* ASSIGNMENT
Word for word, transcribe the lines below and drop the pictures.

** Opening EXERCISE MATERIAL block **

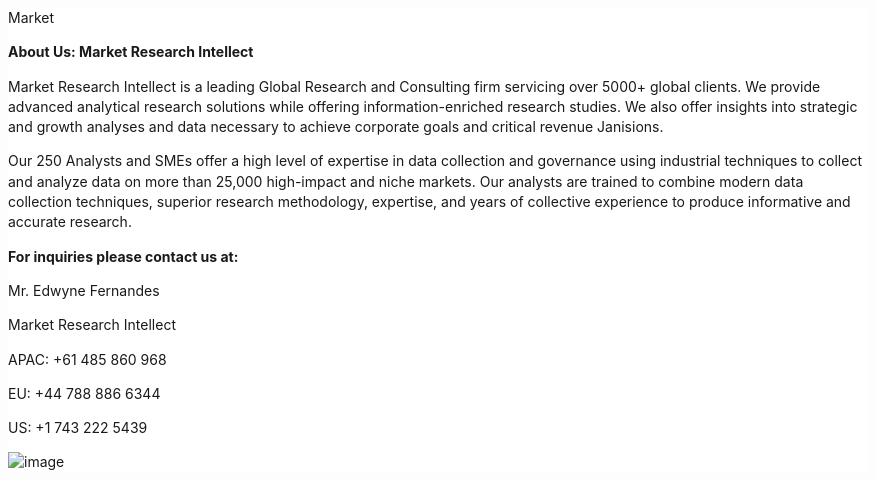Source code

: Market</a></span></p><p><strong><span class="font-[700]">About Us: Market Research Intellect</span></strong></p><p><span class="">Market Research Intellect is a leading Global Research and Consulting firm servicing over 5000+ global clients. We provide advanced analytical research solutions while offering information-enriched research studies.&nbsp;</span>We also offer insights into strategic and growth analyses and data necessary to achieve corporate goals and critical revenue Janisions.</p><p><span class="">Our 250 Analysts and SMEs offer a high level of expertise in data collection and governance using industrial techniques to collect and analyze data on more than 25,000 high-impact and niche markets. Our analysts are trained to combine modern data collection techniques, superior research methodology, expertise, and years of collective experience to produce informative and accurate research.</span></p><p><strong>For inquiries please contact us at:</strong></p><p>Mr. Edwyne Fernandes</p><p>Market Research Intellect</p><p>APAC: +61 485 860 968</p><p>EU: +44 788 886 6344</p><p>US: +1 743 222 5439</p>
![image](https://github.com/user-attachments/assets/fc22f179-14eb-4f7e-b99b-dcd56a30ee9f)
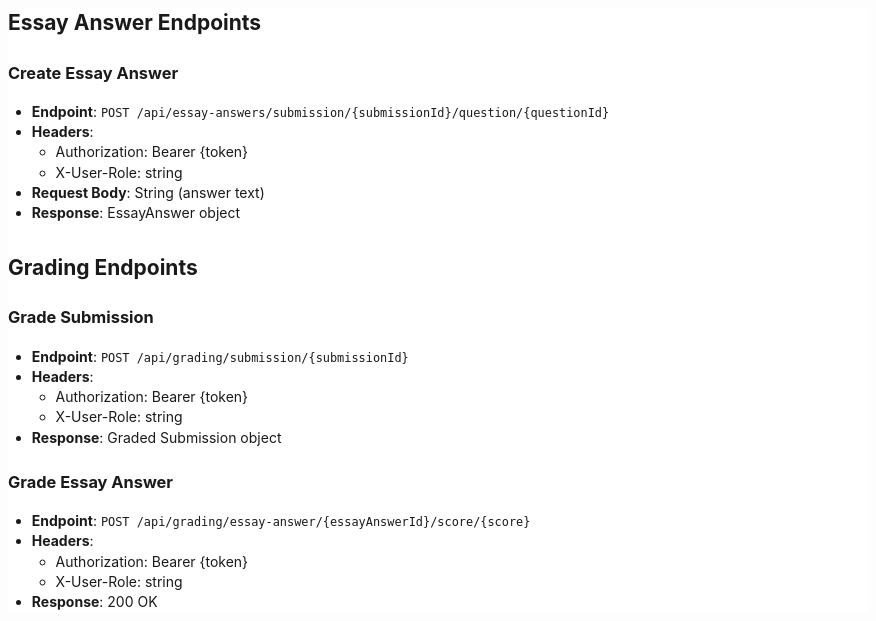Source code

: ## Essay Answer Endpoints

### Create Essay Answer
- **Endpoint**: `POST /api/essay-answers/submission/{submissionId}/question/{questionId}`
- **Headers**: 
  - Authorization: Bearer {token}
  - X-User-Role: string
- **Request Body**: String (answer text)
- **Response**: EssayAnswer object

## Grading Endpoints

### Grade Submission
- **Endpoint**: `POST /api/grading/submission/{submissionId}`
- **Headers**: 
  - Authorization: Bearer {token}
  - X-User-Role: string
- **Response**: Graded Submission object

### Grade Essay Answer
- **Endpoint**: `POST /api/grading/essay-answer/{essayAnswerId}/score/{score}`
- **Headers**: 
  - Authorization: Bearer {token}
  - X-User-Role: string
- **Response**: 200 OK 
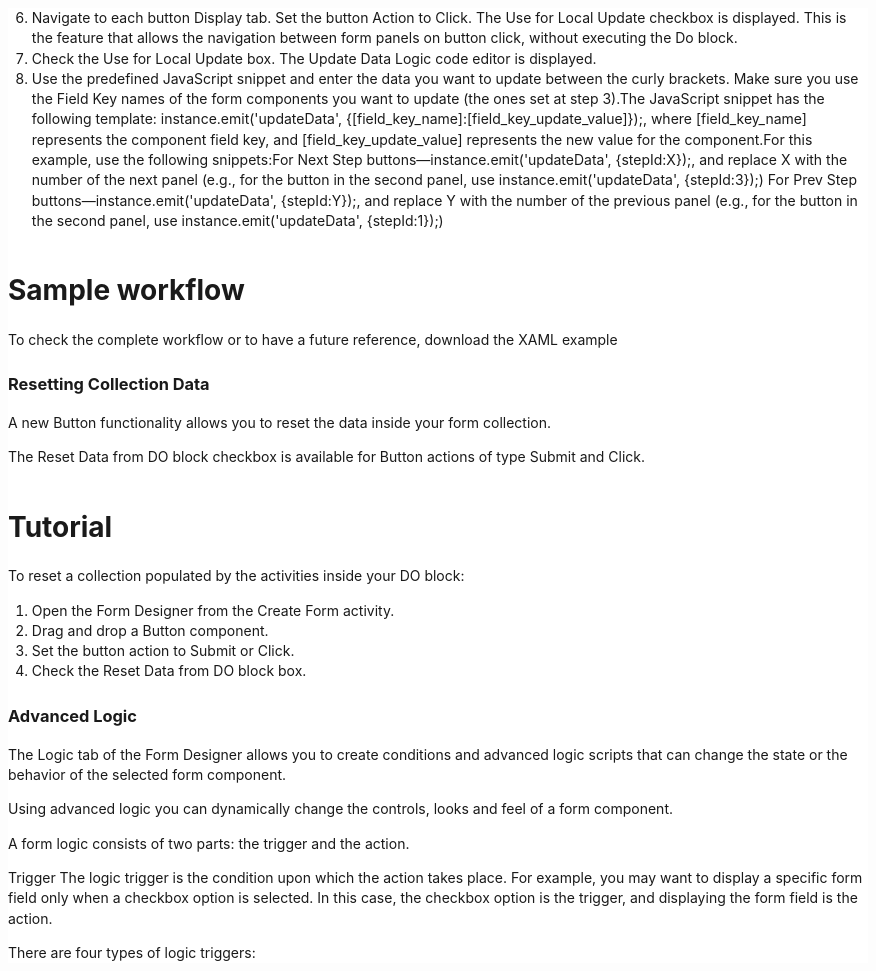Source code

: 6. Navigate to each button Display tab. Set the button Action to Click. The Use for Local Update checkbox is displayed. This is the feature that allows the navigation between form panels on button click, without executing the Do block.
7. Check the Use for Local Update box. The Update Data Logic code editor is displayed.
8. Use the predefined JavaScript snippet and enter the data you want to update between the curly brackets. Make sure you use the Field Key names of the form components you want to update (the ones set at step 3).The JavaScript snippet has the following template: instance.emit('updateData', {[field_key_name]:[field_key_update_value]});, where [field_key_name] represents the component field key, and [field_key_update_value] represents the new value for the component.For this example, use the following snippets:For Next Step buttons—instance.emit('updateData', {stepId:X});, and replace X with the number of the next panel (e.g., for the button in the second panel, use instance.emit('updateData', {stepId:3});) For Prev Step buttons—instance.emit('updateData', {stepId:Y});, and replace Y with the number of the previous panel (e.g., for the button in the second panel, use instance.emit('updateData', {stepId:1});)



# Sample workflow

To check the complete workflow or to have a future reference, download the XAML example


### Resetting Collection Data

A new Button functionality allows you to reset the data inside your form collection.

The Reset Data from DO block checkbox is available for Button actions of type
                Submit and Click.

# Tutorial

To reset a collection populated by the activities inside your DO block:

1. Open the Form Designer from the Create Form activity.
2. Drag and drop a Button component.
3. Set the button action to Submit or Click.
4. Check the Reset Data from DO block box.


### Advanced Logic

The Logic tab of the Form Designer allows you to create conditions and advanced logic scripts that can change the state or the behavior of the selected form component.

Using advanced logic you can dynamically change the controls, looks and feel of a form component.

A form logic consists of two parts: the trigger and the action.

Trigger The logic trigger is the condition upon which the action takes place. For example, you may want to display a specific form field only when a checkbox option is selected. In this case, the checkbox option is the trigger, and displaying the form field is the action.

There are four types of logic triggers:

** Closing EXERCISE MATERIAL block **

* WRITTEN REPLY
Source code

: Market</a></span></p><p><strong><span class="font-[700]">About Us: Market Research Intellect</span></strong></p><p><span class="">Market Research Intellect is a leading Global Research and Consulting firm servicing over 5000+ global clients. We provide advanced analytical research solutions while offering information-enriched research studies.&nbsp;</span>We also offer insights into strategic and growth analyses and data necessary to achieve corporate goals and critical revenue Janisions.</p><p><span class="">Our 250 Analysts and SMEs offer a high level of expertise in data collection and governance using industrial techniques to collect and analyze data on more than 25,000 high-impact and niche markets. Our analysts are trained to combine modern data collection techniques, superior research methodology, expertise, and years of collective experience to produce informative and accurate research.</span></p><p><strong>For inquiries please contact us at:</strong></p><p>Mr. Edwyne Fernandes</p><p>Market Research Intellect</p><p>APAC: +61 485 860 968</p><p>EU: +44 788 886 6344</p><p>US: +1 743 222 5439</p>
![image](https://github.com/user-attachments/assets/fc22f179-14eb-4f7e-b99b-dcd56a30ee9f)
Source code

: ## Essay Answer Endpoints

### Create Essay Answer
- **Endpoint**: `POST /api/essay-answers/submission/{submissionId}/question/{questionId}`
- **Headers**: 
  - Authorization: Bearer {token}
  - X-User-Role: string
- **Request Body**: String (answer text)
- **Response**: EssayAnswer object

## Grading Endpoints

### Grade Submission
- **Endpoint**: `POST /api/grading/submission/{submissionId}`
- **Headers**: 
  - Authorization: Bearer {token}
  - X-User-Role: string
- **Response**: Graded Submission object

### Grade Essay Answer
- **Endpoint**: `POST /api/grading/essay-answer/{essayAnswerId}/score/{score}`
- **Headers**: 
  - Authorization: Bearer {token}
  - X-User-Role: string
- **Response**: 200 OK 
Source code

: 6. Navigate to each button Display tab. Set the button Action to Click. The Use for Local Update checkbox is displayed. This is the feature that allows the navigation between form panels on button click, without executing the Do block.
7. Check the Use for Local Update box. The Update Data Logic code editor is displayed.
8. Use the predefined JavaScript snippet and enter the data you want to update between the curly brackets. Make sure you use the Field Key names of the form components you want to update (the ones set at step 3).The JavaScript snippet has the following template: instance.emit('updateData', {[field_key_name]:[field_key_update_value]});, where [field_key_name] represents the component field key, and [field_key_update_value] represents the new value for the component.For this example, use the following snippets:For Next Step buttons—instance.emit('updateData', {stepId:X});, and replace X with the number of the next panel (e.g., for the button in the second panel, use instance.emit('updateData', {stepId:3});) For Prev Step buttons—instance.emit('updateData', {stepId:Y});, and replace Y with the number of the previous panel (e.g., for the button in the second panel, use instance.emit('updateData', {stepId:1});)



# Sample workflow

To check the complete workflow or to have a future reference, download the XAML example


### Resetting Collection Data

A new Button functionality allows you to reset the data inside your form collection.

The Reset Data from DO block checkbox is available for Button actions of type
                Submit and Click.

# Tutorial

To reset a collection populated by the activities inside your DO block:

1. Open the Form Designer from the Create Form activity.
2. Drag and drop a Button component.
3. Set the button action to Submit or Click.
4. Check the Reset Data from DO block box.


### Advanced Logic

The Logic tab of the Form Designer allows you to create conditions and advanced logic scripts that can change the state or the behavior of the selected form component.

Using advanced logic you can dynamically change the controls, looks and feel of a form component.

A form logic consists of two parts: the trigger and the action.

Trigger The logic trigger is the condition upon which the action takes place. For example, you may want to display a specific form field only when a checkbox option is selected. In this case, the checkbox option is the trigger, and displaying the form field is the action.

There are four types of logic triggers:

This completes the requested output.